INPUT RECORDS: Begin

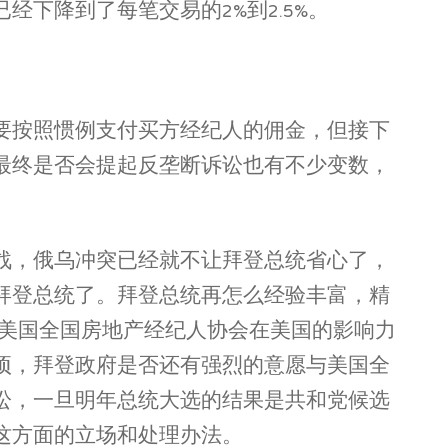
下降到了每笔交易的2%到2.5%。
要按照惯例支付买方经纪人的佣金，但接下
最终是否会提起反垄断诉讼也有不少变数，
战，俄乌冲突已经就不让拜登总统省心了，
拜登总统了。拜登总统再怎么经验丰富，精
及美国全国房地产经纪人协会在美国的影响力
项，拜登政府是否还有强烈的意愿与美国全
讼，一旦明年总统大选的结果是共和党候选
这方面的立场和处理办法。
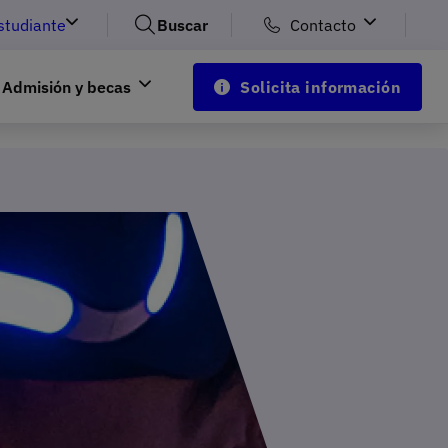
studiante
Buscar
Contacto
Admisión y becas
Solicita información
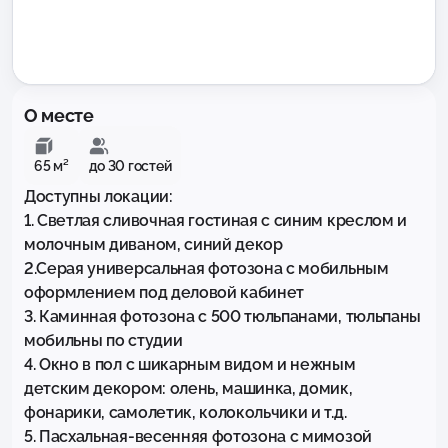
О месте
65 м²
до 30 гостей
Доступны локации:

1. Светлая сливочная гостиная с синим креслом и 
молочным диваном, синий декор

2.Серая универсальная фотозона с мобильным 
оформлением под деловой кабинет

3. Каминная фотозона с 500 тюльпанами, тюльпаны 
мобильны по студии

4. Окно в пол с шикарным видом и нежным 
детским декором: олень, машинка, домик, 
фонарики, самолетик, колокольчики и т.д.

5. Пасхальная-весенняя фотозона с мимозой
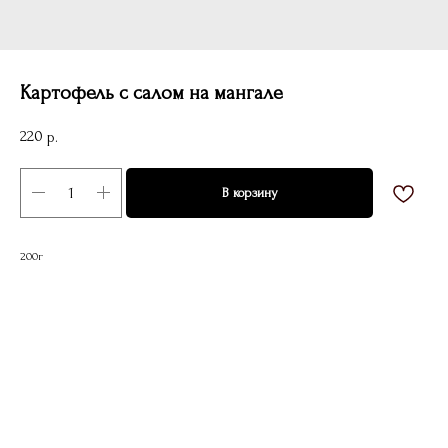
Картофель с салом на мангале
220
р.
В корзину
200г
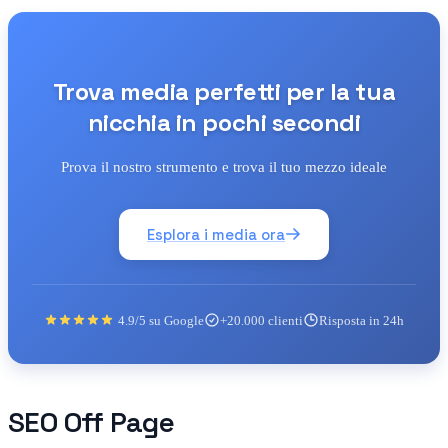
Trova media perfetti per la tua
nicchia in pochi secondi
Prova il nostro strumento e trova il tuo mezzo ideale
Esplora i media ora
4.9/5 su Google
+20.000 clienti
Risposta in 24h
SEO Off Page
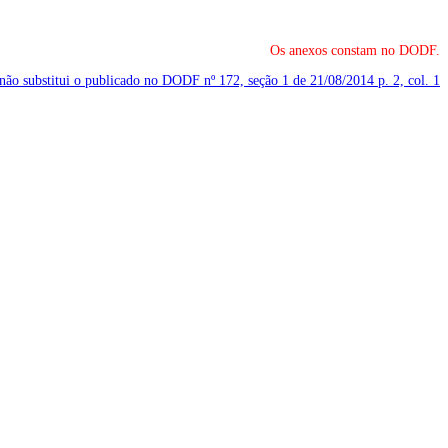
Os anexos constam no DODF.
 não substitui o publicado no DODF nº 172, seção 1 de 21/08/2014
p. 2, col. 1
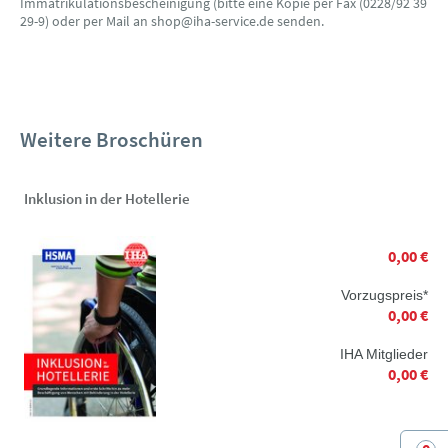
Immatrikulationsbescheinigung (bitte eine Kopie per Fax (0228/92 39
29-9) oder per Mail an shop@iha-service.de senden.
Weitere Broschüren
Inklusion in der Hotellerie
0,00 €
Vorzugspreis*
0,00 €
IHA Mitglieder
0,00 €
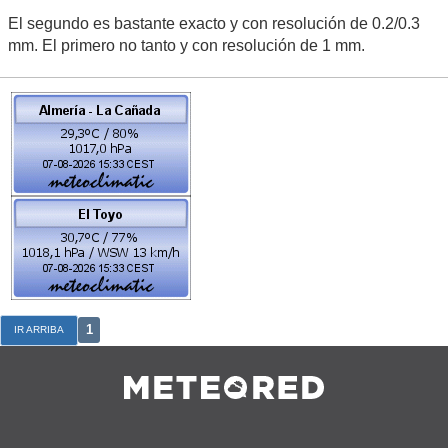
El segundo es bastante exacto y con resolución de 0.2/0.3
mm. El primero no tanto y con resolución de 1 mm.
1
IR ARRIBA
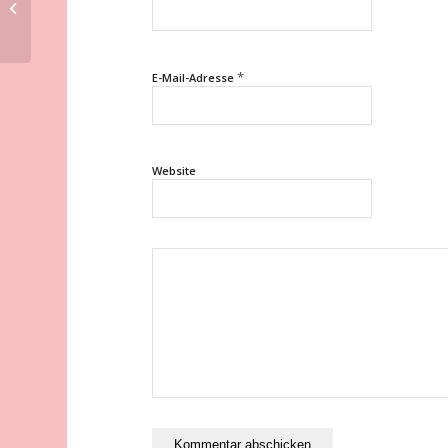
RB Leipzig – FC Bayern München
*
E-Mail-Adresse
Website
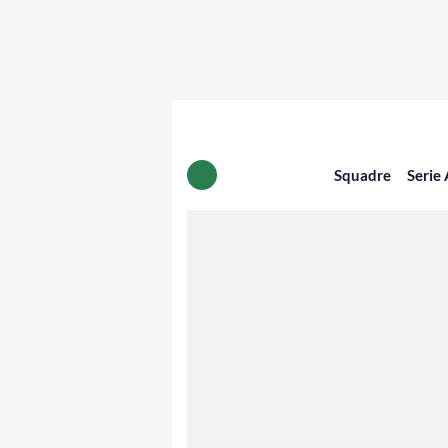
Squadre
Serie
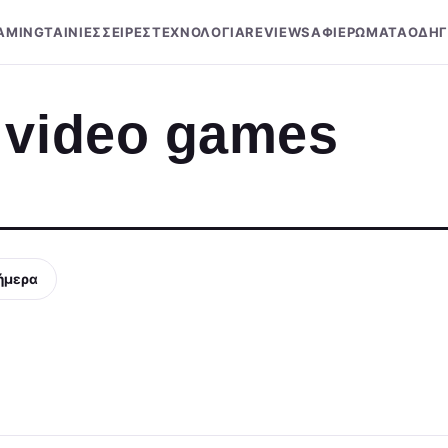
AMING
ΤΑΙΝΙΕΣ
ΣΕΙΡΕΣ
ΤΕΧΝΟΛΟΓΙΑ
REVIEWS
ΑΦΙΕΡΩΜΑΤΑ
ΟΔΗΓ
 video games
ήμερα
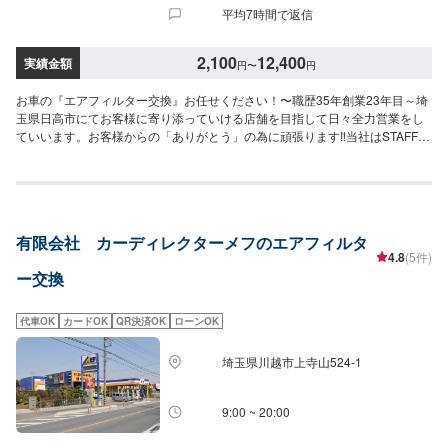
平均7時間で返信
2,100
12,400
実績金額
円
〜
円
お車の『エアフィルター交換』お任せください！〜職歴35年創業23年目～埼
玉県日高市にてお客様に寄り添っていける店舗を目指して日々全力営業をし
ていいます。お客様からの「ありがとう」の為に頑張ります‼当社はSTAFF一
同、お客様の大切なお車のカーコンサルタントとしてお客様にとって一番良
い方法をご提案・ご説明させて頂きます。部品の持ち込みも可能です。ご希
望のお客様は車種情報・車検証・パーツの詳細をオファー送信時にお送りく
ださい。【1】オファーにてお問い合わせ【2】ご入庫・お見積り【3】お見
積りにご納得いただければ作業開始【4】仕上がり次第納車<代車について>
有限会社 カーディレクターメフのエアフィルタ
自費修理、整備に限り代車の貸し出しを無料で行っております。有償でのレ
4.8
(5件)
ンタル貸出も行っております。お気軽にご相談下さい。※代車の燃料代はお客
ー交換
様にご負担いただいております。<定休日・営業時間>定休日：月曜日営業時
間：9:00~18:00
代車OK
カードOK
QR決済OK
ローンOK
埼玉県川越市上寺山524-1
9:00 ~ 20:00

INPUT RECORDS: End

* EXERCISE BRIEF *
Nothing but the lines from the one holding "mm. El primero" through the final line of the entries should be retyped, exactly as they stand and without pictures.

* OUTPUT OF THE EXERCISE *
mm. El primero no tanto y con resolución de 1 mm.
1
IR ARRIBA
RB Leipzig – FC Bayern München
*
E-Mail-Adresse
Website
Squadre
Serie
AMING
ΤΑΙΝΙΕΣ
ΣΕΙΡΕΣ
ΤΕΧΝΟΛΟΓΙΑ
REVIEWS
ΑΦΙΕΡΩΜΑΤΑ
ΟΔΗΓ
 video games
ήμερα
平均7時間で返信
2,100
12,400
実績金額
円
〜
円
お車の『エアフィルター交換』お任せください！〜職歴35年創業23年目～埼
玉県日高市にてお客様に寄り添っていける店舗を目指して日々全力営業をし
ていいます。お客様からの「ありがとう」の為に頑張ります‼当社はSTAFF一
同、お客様の大切なお車のカーコンサルタントとしてお客様にとって一番良
い方法をご提案・ご説明させて頂きます。部品の持ち込みも可能です。ご希
望のお客様は車種情報・車検証・パーツの詳細をオファー送信時にお送りく
ださい。【1】オファーにてお問い合わせ【2】ご入庫・お見積り【3】お見
積りにご納得いただければ作業開始【4】仕上がり次第納車<代車について>
有限会社 カーディレクターメフのエアフィルタ
自費修理、整備に限り代車の貸し出しを無料で行っております。有償でのレ
4.8
(5件)
ンタル貸出も行っております。お気軽にご相談下さい。※代車の燃料代はお客
ー交換
様にご負担いただいております。<定休日・営業時間>定休日：月曜日営業時
間：9:00~18:00
代車OK
カードOK
QR決済OK
ローンOK
埼玉県川越市上寺山524-1
9:00 ~ 20:00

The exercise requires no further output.